Monday, July 23, 1984
Bravado and expectation
I visited campus and did some work for my extended essay, looking up references to the Beats in magazines and periodicals, seeing if they were in the library: nine of my forty two were. It was another hot day, the sun burning even at ten when I walked for the bus with Barry—no wind, the sky a limpid, bleached out blue, the colours of the trees and buildings tired in the heat.
I got back to Westdorgan Road at about three and a couple of hours later Stu’s friends arrived—Paul East and Stan, the former tall and thin with a face somehow reminiscent of Ivan Lendl’s, when not talking staring hard with dark eyes under a frowning brow. Both were dressed fairly similarly in pointed boots adorned with buckles and studs, black canvas jeans and leather jackets.
Next weekend Lee and I have planned a trip to Long Melford and the site of Borley Rectory. We plan to spend a couple of days and nights with tape recorders and ciné and still cameras. When the Rectory burned down in 1939, the ‘hauntings’—whatever they are—moved next door to the church where a TV crew filmed mysterious pin pricks of light on the choir screen and recorded chilling sighs and shuffling footsteps. July 28th is reputed to be the date on which the Borley Nun walks the Rectory grounds, so Lee and I—full of bravado and expectation—plan to use the full battery of our visual and audio equipment to record whatever it is that’s there.
In the evening I fell to talking of it with Stu, Barry and Stan. The darkness felt heavy and thick beyond the curtains and the little pool of light from the lamp. The wind was blowing a gale and I got a tiny taste of what might be the real gut-freezing fear to come. Stan said he’s been to Borley but there isn’t much there apart from the Church. Where the Rectory once stood is wasteland, and the whole village consists of a couple of houses. It made him wonder why there’s such a big church for such a small village.
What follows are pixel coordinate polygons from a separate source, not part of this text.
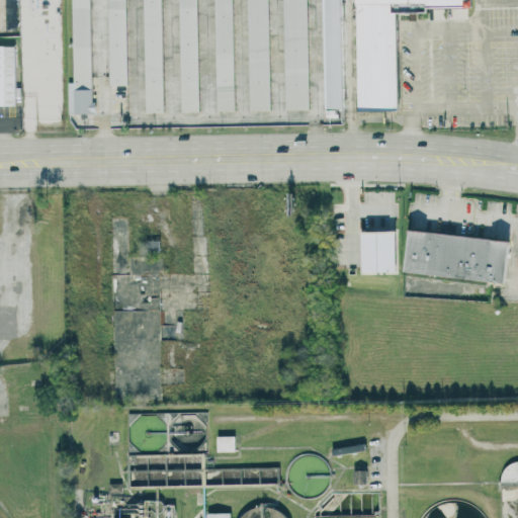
[(92,0),(73,0),(76,97),(70,97),(70,112),(94,112),(92,0)]
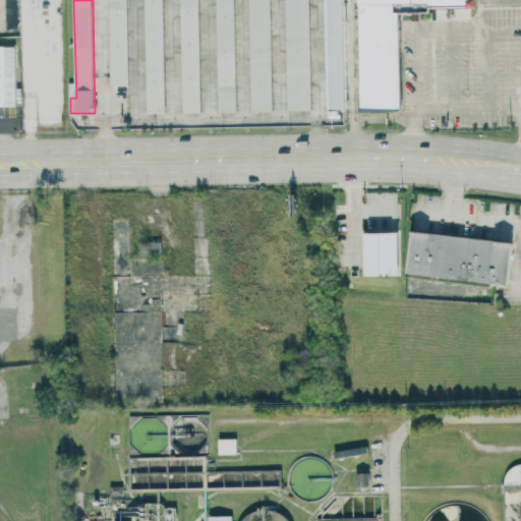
[(110,0),(112,85),(130,84),(128,0),(110,0)]
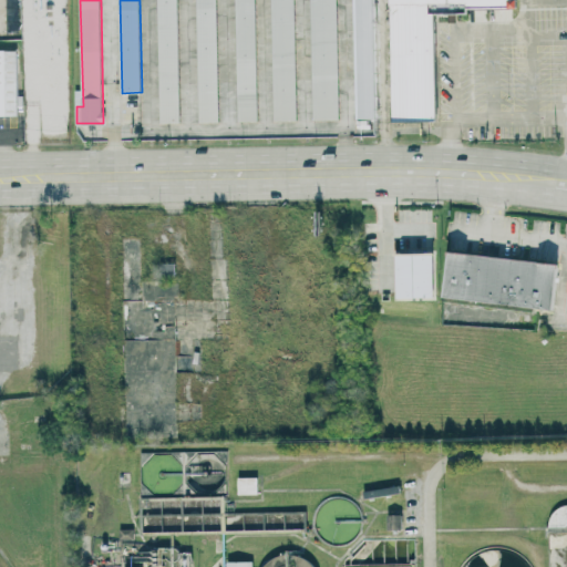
[(158,0),(161,123),(182,122),(178,0),(158,0)]
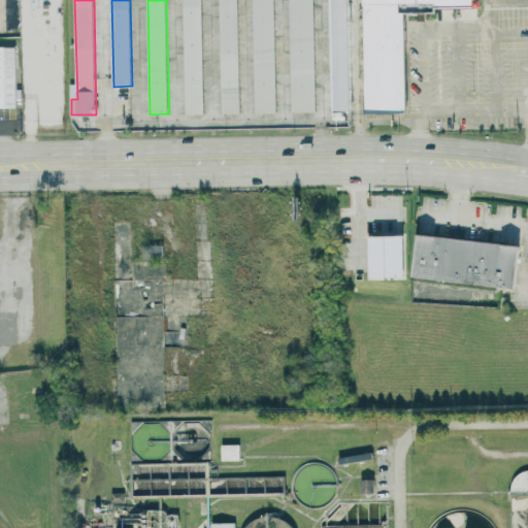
[(202,0),(184,0),(186,112),(204,112),(202,0)]
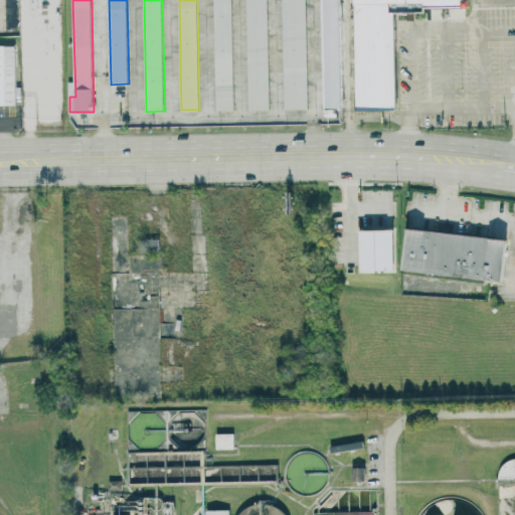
[(233,0),(214,0),(217,110),(235,110),(233,0)]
I tried to imagine staying overnight in one of the most haunted churches in England and found I could imagine it quite well, especially at night. Come daylight, the familiar sounds and sights reassure and it’s hard to capture the state of utter apprehension and animal fear, of a kind I’ve never experienced.
My daylight rational self knows that if ghosts exist they’re simply undiscovered natural phenomena behaving according to unknown but predictable principles and says ‘Go! It will be interesting’ But in the dark, the primeval fears surface, especially in the musty ink-black inside of a church, the night concealing who knows what, and my midnight animal mind says ‘Why have a potentially horrible experience?’
But as Stu says, most likely nothing will happen.